De acordo com a polícia, Lucas se atirou na piscina ao começar a passar mal. Ele foi retirado com vida pelos jogadores e teria ficado na beira da piscina enquanto o churrasco prosseguia.

Os companheiros de Lucas teriam começado a sentir falta dele no momento em que foram tirar uma foto. Na manhã desta quinta-feira, seu corpo foi achado na piscina por funcionários da Portuguesa.

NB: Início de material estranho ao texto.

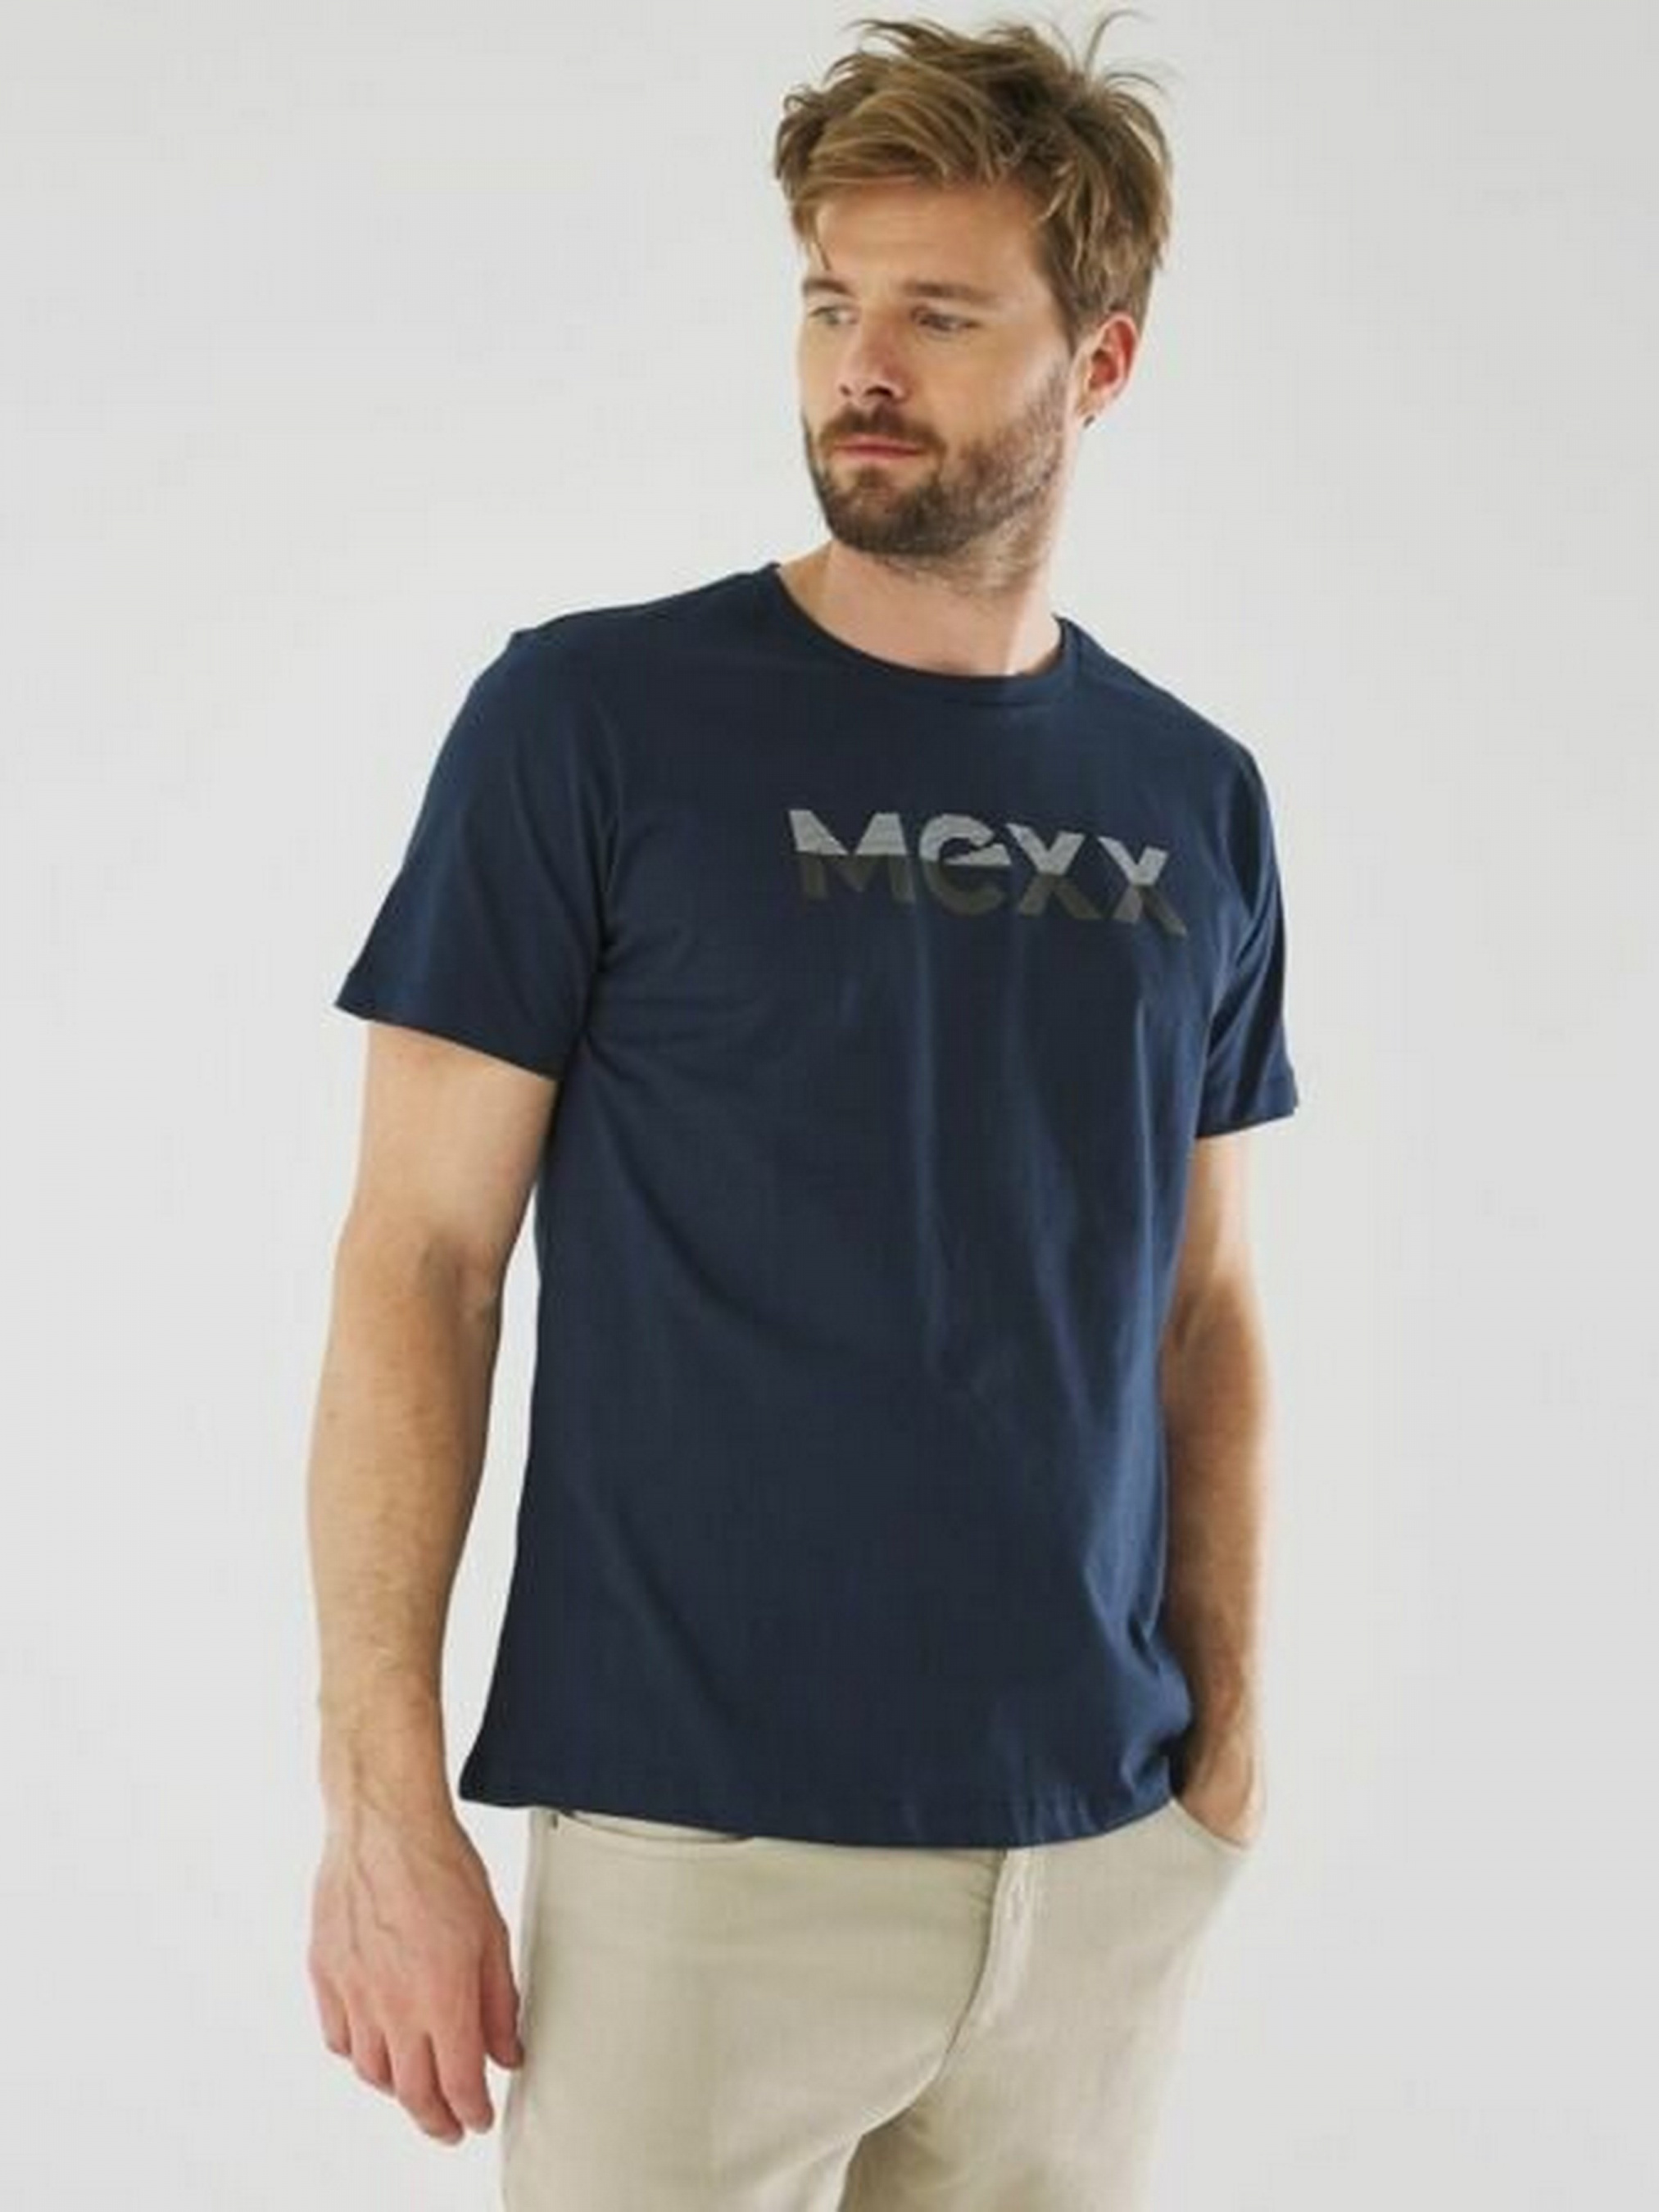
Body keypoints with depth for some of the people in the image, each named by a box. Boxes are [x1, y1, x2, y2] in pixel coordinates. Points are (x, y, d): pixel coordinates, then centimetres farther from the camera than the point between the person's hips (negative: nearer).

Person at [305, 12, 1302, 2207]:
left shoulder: (1198, 802, 6)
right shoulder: (591, 718, -6)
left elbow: (1200, 1302, 13)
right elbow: (419, 1262, -6)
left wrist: (1230, 1728, 6)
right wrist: (385, 1803, -11)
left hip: (1099, 1856, 4)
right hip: (703, 1847, -4)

"A gente quando é moleque, almoçava e a mãe não deixava tomar banho porque passava mal. A gente vê que a dinâmica da comemoração foi errada. Treino, piscina e depois churrasco. Ele estava com estômago muito cheio, foi encontrado muito alimento no estômago", prosseguiu Pereira e Silva.

As investigações da polícia focam agora em como Lucas voltou à piscina.

"O médico quando fez a autopsia não encontrou sinal de violência. Não tem um risco, o pescoço está intacto, não tem risco, marca de unha, empurrão. Só tem um machucado no dedão do pé. Parece que ele estava com uma chuteira nova. Também não há sinal de infarto", explicou.

As investigações sobre a responsabilidade da Portuguesa no caso continuam. O principal ponto é a falta de um salva-vidas. "Foi uma fatalidade e um erro do clube, se tivesse um salva-vidas teria visto (Lucas na piscina)”, disse o delegado.